Stored items from a collection:

=-=-=-=-=

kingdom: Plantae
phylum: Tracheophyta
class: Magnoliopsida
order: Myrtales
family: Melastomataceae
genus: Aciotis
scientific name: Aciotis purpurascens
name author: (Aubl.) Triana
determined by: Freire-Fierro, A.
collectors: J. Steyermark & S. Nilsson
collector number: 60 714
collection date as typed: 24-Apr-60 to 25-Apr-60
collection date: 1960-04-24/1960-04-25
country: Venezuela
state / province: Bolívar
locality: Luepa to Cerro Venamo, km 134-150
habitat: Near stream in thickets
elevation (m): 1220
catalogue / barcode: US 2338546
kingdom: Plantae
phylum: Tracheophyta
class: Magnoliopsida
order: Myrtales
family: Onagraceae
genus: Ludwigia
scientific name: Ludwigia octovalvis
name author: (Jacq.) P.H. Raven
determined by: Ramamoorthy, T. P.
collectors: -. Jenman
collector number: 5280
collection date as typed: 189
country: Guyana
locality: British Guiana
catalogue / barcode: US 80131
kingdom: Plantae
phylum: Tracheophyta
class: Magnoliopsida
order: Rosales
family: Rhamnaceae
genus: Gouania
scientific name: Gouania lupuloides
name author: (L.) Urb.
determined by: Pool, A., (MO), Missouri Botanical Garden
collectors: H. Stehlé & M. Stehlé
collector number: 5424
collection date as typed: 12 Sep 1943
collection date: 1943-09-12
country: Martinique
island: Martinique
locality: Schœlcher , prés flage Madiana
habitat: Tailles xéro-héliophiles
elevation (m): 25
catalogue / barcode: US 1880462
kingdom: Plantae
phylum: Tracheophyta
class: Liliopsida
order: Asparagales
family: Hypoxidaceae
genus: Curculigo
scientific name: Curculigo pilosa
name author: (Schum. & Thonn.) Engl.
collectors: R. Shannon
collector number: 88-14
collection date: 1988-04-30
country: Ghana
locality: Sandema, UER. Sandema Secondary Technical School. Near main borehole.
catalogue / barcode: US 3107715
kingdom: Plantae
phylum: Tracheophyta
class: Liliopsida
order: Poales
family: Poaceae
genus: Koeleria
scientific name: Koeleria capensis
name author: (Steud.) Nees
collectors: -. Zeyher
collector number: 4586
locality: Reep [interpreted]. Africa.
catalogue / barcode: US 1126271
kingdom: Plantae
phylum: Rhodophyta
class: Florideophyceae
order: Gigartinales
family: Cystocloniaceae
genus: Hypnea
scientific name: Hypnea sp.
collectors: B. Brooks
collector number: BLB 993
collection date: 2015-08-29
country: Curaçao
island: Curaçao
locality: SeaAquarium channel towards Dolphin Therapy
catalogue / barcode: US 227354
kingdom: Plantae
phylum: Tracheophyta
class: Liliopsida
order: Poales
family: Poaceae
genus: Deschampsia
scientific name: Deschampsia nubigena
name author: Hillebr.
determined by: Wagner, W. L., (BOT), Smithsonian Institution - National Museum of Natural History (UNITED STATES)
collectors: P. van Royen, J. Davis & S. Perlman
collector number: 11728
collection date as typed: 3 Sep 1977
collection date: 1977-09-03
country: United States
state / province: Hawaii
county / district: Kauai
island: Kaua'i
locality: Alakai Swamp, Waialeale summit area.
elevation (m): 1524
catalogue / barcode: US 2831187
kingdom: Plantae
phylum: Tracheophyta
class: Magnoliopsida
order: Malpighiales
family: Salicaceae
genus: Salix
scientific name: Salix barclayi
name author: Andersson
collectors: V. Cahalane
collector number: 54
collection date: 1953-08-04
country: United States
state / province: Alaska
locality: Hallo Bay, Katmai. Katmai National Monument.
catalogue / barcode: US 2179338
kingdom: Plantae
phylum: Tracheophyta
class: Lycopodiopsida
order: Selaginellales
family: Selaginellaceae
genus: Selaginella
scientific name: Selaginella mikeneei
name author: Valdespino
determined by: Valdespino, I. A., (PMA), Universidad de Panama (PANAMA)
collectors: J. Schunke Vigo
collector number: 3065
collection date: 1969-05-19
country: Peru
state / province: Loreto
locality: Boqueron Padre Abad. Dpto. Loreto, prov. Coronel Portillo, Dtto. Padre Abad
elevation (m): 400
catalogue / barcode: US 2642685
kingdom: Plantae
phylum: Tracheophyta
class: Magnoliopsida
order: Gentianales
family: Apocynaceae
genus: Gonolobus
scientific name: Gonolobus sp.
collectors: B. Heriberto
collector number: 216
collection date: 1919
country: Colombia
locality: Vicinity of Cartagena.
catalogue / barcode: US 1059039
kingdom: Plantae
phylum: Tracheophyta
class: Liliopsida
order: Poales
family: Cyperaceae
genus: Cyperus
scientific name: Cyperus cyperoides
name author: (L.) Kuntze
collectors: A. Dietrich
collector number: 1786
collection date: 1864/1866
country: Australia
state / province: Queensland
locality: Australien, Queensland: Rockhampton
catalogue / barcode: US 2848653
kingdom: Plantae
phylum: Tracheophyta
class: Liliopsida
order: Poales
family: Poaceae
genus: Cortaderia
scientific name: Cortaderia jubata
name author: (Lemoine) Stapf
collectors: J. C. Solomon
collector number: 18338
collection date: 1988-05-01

=-=-=-=-=

Please reproduce all of the data above word for word, line by line, with nothing changed or left out.

kingdom: Plantae
phylum: Tracheophyta
class: Magnoliopsida
order: Myrtales
family: Melastomataceae
genus: Aciotis
scientific name: Aciotis purpurascens
name author: (Aubl.) Triana
determined by: Freire-Fierro, A.
collectors: J. Steyermark & S. Nilsson
collector number: 60 714
collection date as typed: 24-Apr-60 to 25-Apr-60
collection date: 1960-04-24/1960-04-25
country: Venezuela
state / province: Bolívar
locality: Luepa to Cerro Venamo, km 134-150
habitat: Near stream in thickets
elevation (m): 1220
catalogue / barcode: US 2338546
kingdom: Plantae
phylum: Tracheophyta
class: Magnoliopsida
order: Myrtales
family: Onagraceae
genus: Ludwigia
scientific name: Ludwigia octovalvis
name author: (Jacq.) P.H. Raven
determined by: Ramamoorthy, T. P.
collectors: -. Jenman
collector number: 5280
collection date as typed: 189
country: Guyana
locality: British Guiana
catalogue / barcode: US 80131
kingdom: Plantae
phylum: Tracheophyta
class: Magnoliopsida
order: Rosales
family: Rhamnaceae
genus: Gouania
scientific name: Gouania lupuloides
name author: (L.) Urb.
determined by: Pool, A., (MO), Missouri Botanical Garden
collectors: H. Stehlé & M. Stehlé
collector number: 5424
collection date as typed: 12 Sep 1943
collection date: 1943-09-12
country: Martinique
island: Martinique
locality: Schœlcher , prés flage Madiana
habitat: Tailles xéro-héliophiles
elevation (m): 25
catalogue / barcode: US 1880462
kingdom: Plantae
phylum: Tracheophyta
class: Liliopsida
order: Asparagales
family: Hypoxidaceae
genus: Curculigo
scientific name: Curculigo pilosa
name author: (Schum. & Thonn.) Engl.
collectors: R. Shannon
collector number: 88-14
collection date: 1988-04-30
country: Ghana
locality: Sandema, UER. Sandema Secondary Technical School. Near main borehole.
catalogue / barcode: US 3107715
kingdom: Plantae
phylum: Tracheophyta
class: Liliopsida
order: Poales
family: Poaceae
genus: Koeleria
scientific name: Koeleria capensis
name author: (Steud.) Nees
collectors: -. Zeyher
collector number: 4586
locality: Reep [interpreted]. Africa.
catalogue / barcode: US 1126271
kingdom: Plantae
phylum: Rhodophyta
class: Florideophyceae
order: Gigartinales
family: Cystocloniaceae
genus: Hypnea
scientific name: Hypnea sp.
collectors: B. Brooks
collector number: BLB 993
collection date: 2015-08-29
country: Curaçao
island: Curaçao
locality: SeaAquarium channel towards Dolphin Therapy
catalogue / barcode: US 227354
kingdom: Plantae
phylum: Tracheophyta
class: Liliopsida
order: Poales
family: Poaceae
genus: Deschampsia
scientific name: Deschampsia nubigena
name author: Hillebr.
determined by: Wagner, W. L., (BOT), Smithsonian Institution - National Museum of Natural History (UNITED STATES)
collectors: P. van Royen, J. Davis & S. Perlman
collector number: 11728
collection date as typed: 3 Sep 1977
collection date: 1977-09-03
country: United States
state / province: Hawaii
county / district: Kauai
island: Kaua'i
locality: Alakai Swamp, Waialeale summit area.
elevation (m): 1524
catalogue / barcode: US 2831187
kingdom: Plantae
phylum: Tracheophyta
class: Magnoliopsida
order: Malpighiales
family: Salicaceae
genus: Salix
scientific name: Salix barclayi
name author: Andersson
collectors: V. Cahalane
collector number: 54
collection date: 1953-08-04
country: United States
state / province: Alaska
locality: Hallo Bay, Katmai. Katmai National Monument.
catalogue / barcode: US 2179338
kingdom: Plantae
phylum: Tracheophyta
class: Lycopodiopsida
order: Selaginellales
family: Selaginellaceae
genus: Selaginella
scientific name: Selaginella mikeneei
name author: Valdespino
determined by: Valdespino, I. A., (PMA), Universidad de Panama (PANAMA)
collectors: J. Schunke Vigo
collector number: 3065
collection date: 1969-05-19
country: Peru
state / province: Loreto
locality: Boqueron Padre Abad. Dpto. Loreto, prov. Coronel Portillo, Dtto. Padre Abad
elevation (m): 400
catalogue / barcode: US 2642685
kingdom: Plantae
phylum: Tracheophyta
class: Magnoliopsida
order: Gentianales
family: Apocynaceae
genus: Gonolobus
scientific name: Gonolobus sp.
collectors: B. Heriberto
collector number: 216
collection date: 1919
country: Colombia
locality: Vicinity of Cartagena.
catalogue / barcode: US 1059039
kingdom: Plantae
phylum: Tracheophyta
class: Liliopsida
order: Poales
family: Cyperaceae
genus: Cyperus
scientific name: Cyperus cyperoides
name author: (L.) Kuntze
collectors: A. Dietrich
collector number: 1786
collection date: 1864/1866
country: Australia
state / province: Queensland
locality: Australien, Queensland: Rockhampton
catalogue / barcode: US 2848653
kingdom: Plantae
phylum: Tracheophyta
class: Liliopsida
order: Poales
family: Poaceae
genus: Cortaderia
scientific name: Cortaderia jubata
name author: (Lemoine) Stapf
collectors: J. C. Solomon
collector number: 18338
collection date: 1988-05-01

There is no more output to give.